Pandemia e cooperação cultural
Como a cooperação cultural na Ibero-América foi reorientada à pandemia? Nos piores momentos da crise, com teatros, museus, cinemas e bibliotecas fechadas e com a impossibilidade de realizar ações presenciais, os programas ibero-americanos de cooperação cultural souberam estar à altura, inovaram e acometeram uma rápida digitalização de suas atividades.
Estiveram perto das comunidades, dos artistas, dos artesãos duramente afetados pelas consequências do confinamento e a crise socioeconômica que seguiu.
Os programas culturais foram protagonistas em tempos de pandemia. Não ficaram se lamentando pela situação, senão que foram “fiéis ao momento e a seus beneficiários”.
E assim vemos como os apoios do Fundo do Iberartesanato permitiram, em determinado momento, levar alimento às comunidades e que os artesãos e artesãs puderam adquirir matérias primas para continuar com suas atividades e/ou acometer uma digitalização rápida que lhes permitisse vender seus produtos pela Internet.
Nesta mesma linha, o Ibercultura Viva acompanhou as comunidades com assistência alimentar e “panelas populares” e canalizou apoios públicas através de suas redes comunitárias.

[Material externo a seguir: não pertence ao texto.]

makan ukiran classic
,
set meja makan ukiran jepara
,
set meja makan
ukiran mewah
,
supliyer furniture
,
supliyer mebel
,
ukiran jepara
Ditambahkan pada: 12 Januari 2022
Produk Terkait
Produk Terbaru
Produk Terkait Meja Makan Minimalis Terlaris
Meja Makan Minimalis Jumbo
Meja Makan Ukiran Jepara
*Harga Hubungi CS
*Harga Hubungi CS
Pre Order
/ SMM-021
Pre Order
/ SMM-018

Por sua parte, o Ibermuseus e o Iberbibliotecas apoiaram a implementação de protocolos de fechamento e abertura de infraestruturas culturais, enquanto o Ibercena destinou quase um milhão de euros de seu fundo de apoios a projetos de artes cênicas para a reconversão a novos formatos e modalidades.
Durante estes difíceis meses de pandemia se viu, claramente, que a cultura é a coluna vertebral da Ibero-América, porque significou um elemento de união entre países, comunidades e populações. A Ibero-América tem todas as condições para que a cultura seja verdadeiro motor de desenvolvimento e protagonize uma recuperação que chegue a todos e todas.